§ **Source data**:
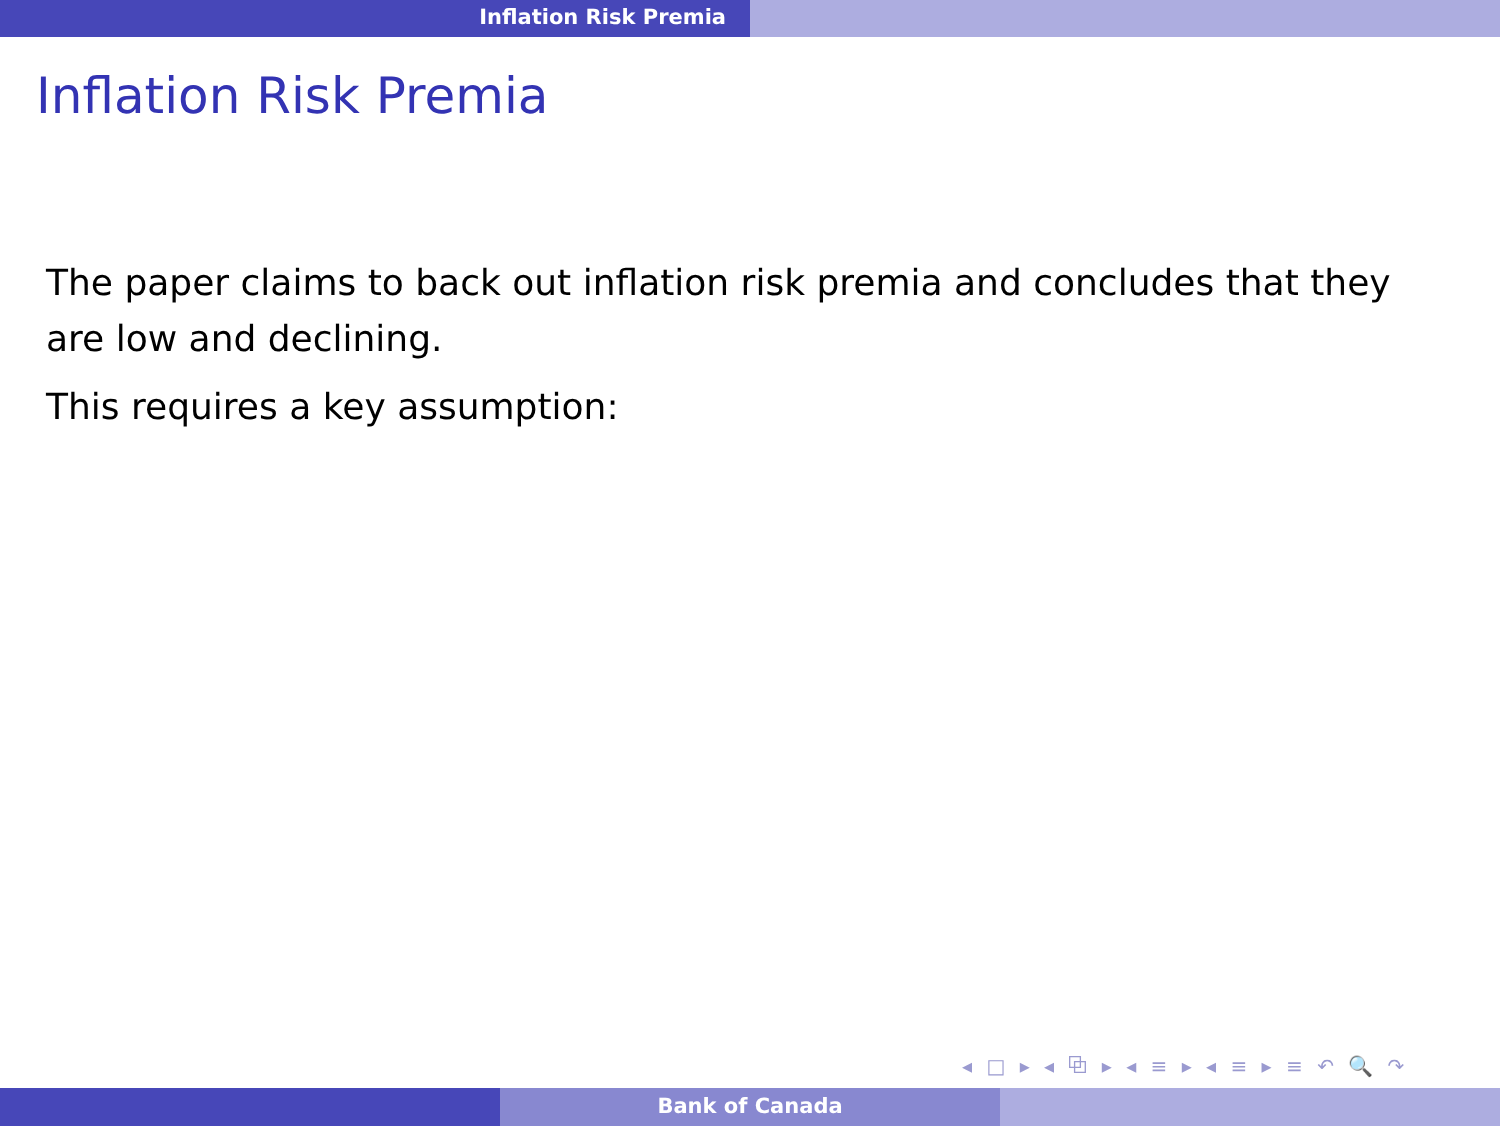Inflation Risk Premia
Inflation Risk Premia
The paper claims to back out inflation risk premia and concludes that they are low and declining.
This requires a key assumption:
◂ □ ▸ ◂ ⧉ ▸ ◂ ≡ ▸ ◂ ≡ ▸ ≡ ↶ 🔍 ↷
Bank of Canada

§ **Problem**:
Omitting the images, copy the listing exactly.

§ **Response area**:
Inflation Risk Premia
Inflation Risk Premia
The paper claims to back out inflation risk premia and concludes that they are low and declining.
This requires a key assumption:
◂ □ ▸ ◂ ⧉ ▸ ◂ ≡ ▸ ◂ ≡ ▸ ≡ ↶ 🔍 ↷
Bank of Canada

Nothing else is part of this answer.